At last, I picked up Parable of the Sower and quickly devoured it. Then, just as rapidly consumed its sequel, Parable of the Talents.
While working my way through the books, I learned that award-winning Selma director, Ava DuVernay, is a woman who doesn’t currently have children (but I’m uncertain if she would consider herself a NotMom). She is planning to bring Octavia's Lilith's Brood series to TV, starting with the book, Dawn.
As soon as I was done with Parable of the Talents, I immediately downloaded Dawn to my device. I read it as fast as a starving person wolfs down a meal, and am now munching through its sequel.
What I am left wondering is, “Why now?” Why weren’t Octavia's books required reading for sci-fi and speculative fiction fans like myself? Why didn’t my friends recommend her books to me like they did A Stranger in a Strange Land or Slaughterhouse 5?
Why didn’t I hear the name, "Octavia Butler", until I was an adult?
What I know now is that Octavia E. Butler brings social, racial, and economic concerns to life with her fiction much like Margaret Atwood writes about women’s issues and environmental disaster. Parable of the Sower, published in 1993, eerily predicts the rise of a politician who will “make America great again” in the 2020s. It creates a world where poverty is rampant and the protagonist, Lauren, has the resolve to change not only her own circumstances, but those of the entire world and beyond.
Was it my upbringing in a predominantly white suburb of Detroit the reason that Ms. Butler and her black, female protagonists weren’t part of my world growing up? If had even lived just 10 or 15 miles closer to the city, would I have been introduced to her fiction as a teenager?

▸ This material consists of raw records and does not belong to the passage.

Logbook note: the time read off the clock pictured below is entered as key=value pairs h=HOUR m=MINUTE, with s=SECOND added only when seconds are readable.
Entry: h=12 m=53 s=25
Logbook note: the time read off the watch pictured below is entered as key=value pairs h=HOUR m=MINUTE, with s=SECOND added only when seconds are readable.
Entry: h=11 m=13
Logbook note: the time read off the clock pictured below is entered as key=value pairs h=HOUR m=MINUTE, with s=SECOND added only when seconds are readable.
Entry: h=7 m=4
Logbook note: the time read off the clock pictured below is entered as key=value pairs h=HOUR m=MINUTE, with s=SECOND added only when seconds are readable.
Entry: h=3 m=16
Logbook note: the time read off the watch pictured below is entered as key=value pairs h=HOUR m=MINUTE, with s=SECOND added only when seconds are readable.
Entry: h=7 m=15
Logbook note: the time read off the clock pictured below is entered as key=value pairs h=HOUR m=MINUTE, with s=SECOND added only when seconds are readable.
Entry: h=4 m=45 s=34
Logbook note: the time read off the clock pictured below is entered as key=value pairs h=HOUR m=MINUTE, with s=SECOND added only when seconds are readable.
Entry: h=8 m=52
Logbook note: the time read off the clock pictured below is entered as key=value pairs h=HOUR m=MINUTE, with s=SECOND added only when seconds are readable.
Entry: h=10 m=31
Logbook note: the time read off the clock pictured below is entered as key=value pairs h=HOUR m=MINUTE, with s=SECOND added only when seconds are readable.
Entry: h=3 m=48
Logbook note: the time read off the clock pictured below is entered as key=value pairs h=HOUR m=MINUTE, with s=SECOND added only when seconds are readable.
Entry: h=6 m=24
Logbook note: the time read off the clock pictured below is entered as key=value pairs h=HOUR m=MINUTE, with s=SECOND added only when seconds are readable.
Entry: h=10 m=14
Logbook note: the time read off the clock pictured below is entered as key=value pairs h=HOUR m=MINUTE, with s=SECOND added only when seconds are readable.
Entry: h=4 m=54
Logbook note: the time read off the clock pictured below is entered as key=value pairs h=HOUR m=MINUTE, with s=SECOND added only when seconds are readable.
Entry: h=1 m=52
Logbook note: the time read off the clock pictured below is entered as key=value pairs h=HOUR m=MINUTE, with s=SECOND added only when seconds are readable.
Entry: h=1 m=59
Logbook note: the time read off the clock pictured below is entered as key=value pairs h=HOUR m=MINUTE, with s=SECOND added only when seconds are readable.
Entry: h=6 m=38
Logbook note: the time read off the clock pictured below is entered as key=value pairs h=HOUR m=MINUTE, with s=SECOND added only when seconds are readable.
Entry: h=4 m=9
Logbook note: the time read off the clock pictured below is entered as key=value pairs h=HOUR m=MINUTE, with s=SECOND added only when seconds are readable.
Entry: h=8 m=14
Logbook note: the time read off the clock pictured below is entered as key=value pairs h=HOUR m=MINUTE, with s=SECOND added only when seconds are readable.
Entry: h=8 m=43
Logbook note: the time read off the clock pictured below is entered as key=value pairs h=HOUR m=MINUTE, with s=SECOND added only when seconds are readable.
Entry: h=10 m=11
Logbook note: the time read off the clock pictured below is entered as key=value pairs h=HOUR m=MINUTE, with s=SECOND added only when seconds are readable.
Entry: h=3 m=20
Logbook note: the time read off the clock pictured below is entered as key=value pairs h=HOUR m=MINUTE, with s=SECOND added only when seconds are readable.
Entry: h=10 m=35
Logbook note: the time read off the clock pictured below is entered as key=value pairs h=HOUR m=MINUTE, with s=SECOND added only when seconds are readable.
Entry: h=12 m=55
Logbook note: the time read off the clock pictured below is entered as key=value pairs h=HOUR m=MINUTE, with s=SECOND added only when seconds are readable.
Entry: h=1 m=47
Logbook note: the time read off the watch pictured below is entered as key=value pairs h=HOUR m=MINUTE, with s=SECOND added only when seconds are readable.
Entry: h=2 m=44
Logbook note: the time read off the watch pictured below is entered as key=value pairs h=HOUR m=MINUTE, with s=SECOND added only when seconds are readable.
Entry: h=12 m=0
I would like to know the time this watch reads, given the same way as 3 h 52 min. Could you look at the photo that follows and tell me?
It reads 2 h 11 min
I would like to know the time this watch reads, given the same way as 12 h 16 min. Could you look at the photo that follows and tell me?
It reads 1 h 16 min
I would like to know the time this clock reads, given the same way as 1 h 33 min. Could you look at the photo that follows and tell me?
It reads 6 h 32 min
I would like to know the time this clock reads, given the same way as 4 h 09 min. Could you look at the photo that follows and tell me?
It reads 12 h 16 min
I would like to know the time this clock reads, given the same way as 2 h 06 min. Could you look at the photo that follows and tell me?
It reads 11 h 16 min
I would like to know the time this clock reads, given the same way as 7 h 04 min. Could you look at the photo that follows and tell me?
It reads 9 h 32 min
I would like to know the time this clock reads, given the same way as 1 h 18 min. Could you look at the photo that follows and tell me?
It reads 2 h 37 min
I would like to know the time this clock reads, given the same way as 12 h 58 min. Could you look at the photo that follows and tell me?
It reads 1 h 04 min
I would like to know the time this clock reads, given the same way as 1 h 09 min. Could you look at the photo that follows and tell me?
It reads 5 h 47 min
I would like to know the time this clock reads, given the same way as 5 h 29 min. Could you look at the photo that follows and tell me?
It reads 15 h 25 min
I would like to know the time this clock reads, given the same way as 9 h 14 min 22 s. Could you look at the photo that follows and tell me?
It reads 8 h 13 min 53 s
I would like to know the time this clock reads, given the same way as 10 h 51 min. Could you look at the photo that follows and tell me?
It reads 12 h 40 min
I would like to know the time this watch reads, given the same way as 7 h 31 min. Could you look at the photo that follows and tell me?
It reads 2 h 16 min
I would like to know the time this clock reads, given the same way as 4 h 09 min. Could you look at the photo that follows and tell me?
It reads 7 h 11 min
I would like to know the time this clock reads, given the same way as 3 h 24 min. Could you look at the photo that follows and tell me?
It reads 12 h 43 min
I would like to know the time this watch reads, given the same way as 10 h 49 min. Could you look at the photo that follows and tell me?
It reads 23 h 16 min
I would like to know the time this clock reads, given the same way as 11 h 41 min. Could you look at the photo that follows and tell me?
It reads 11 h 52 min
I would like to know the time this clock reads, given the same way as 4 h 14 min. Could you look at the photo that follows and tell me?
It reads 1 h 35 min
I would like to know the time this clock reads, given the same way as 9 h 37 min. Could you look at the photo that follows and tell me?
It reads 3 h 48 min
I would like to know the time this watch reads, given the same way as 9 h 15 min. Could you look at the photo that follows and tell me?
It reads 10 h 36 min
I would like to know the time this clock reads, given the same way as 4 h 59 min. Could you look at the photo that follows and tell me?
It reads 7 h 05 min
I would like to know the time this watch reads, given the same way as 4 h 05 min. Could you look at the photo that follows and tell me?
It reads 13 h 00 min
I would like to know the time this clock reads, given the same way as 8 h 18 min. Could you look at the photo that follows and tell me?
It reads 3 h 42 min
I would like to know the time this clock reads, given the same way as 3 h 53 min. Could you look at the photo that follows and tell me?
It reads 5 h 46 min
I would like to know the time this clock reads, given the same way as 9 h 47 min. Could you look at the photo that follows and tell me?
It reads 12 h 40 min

I don’t want to believe that even in the 80s and 90s this was a reality in our country, but sadly, it was.
And not only was it real then, it’s real now. The economic divide, rise of powerful religious zealots, and rampant racism that Ms. Butler wrote about in Parable of the Sower feels frightening real today, in a way very similar to the uncomfortable feeling of reading The Handmaids Tale knowing that women’s rights are still under fire.
Even if this is the first time you've heard Octavia E. Butler’s name, you know it now. Her legacy is strong, even if it’s quiet, so don’t let her down.
Read Octavia's books. Recommend her books. Let’s keep this NotMom’s work alive because what is remembered lives.